**Work to be completed**
Transcribe the listing exactly as written. Leave the images out.

**Records to process**
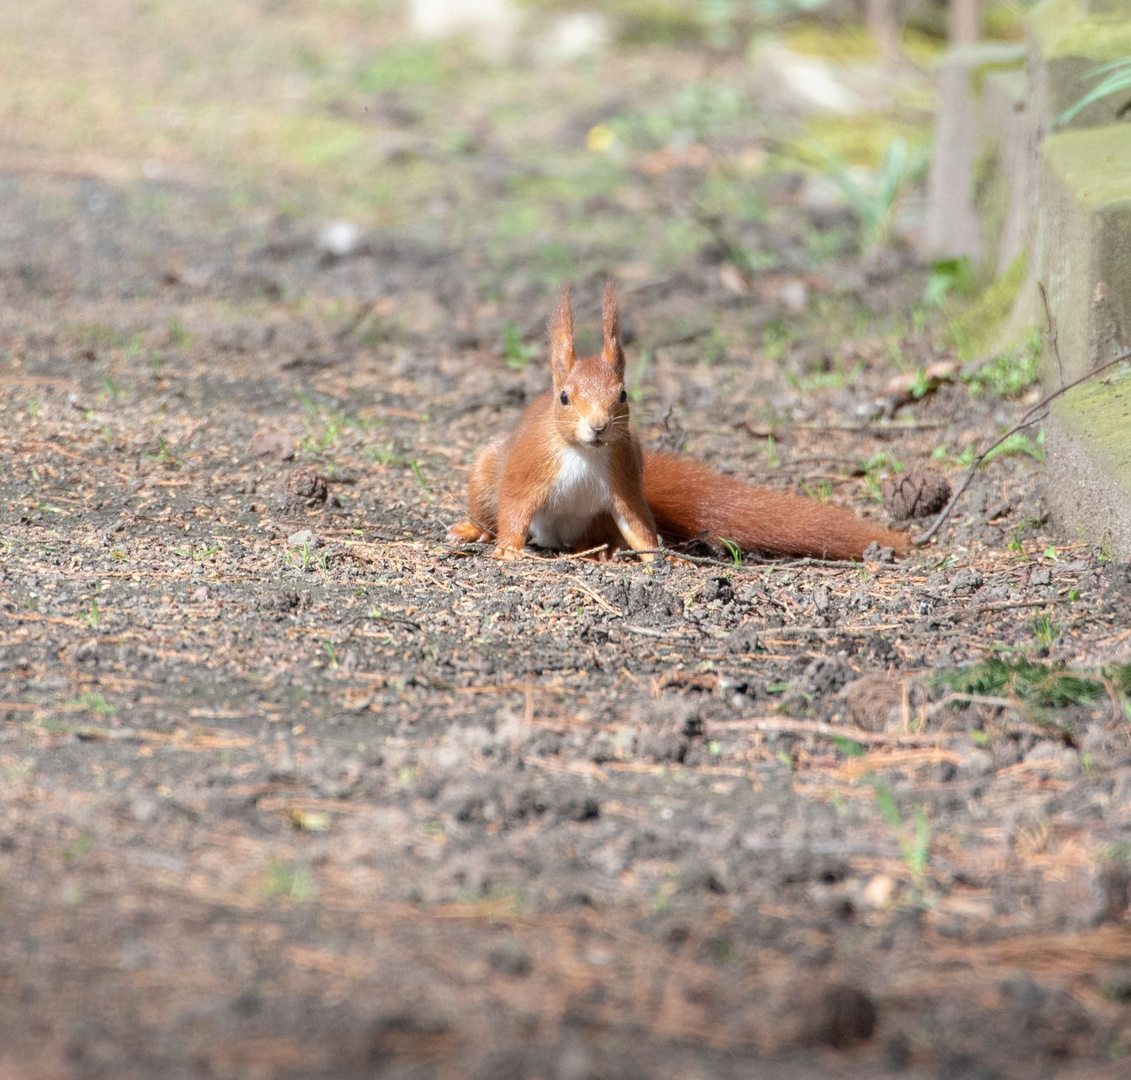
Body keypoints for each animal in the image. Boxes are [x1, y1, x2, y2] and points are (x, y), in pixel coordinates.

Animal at [450, 282, 909, 560]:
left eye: (623, 395)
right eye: (564, 398)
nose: (598, 427)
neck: (584, 454)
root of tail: (558, 540)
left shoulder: (624, 480)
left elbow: (639, 524)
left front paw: (662, 557)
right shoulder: (529, 469)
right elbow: (514, 507)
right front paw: (508, 550)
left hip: (596, 519)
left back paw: (605, 552)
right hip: (485, 475)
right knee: (489, 512)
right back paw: (475, 532)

**Response to the exercise**
Body keypoints for each animal in the image. Boxes are [x1, y1, x2, y2] and points are (x, y), in pixel coordinates.

Animal at [450, 282, 909, 560]:
left eye: (623, 395)
right eye: (564, 398)
nose: (598, 427)
neck: (584, 454)
root of tail: (558, 540)
left shoulder: (624, 480)
left elbow: (639, 524)
left front paw: (662, 557)
right shoulder: (529, 469)
right elbow: (514, 507)
right front paw: (508, 550)
left hip: (596, 519)
left back paw: (605, 552)
right hip: (485, 475)
right knee: (489, 512)
right back paw: (475, 532)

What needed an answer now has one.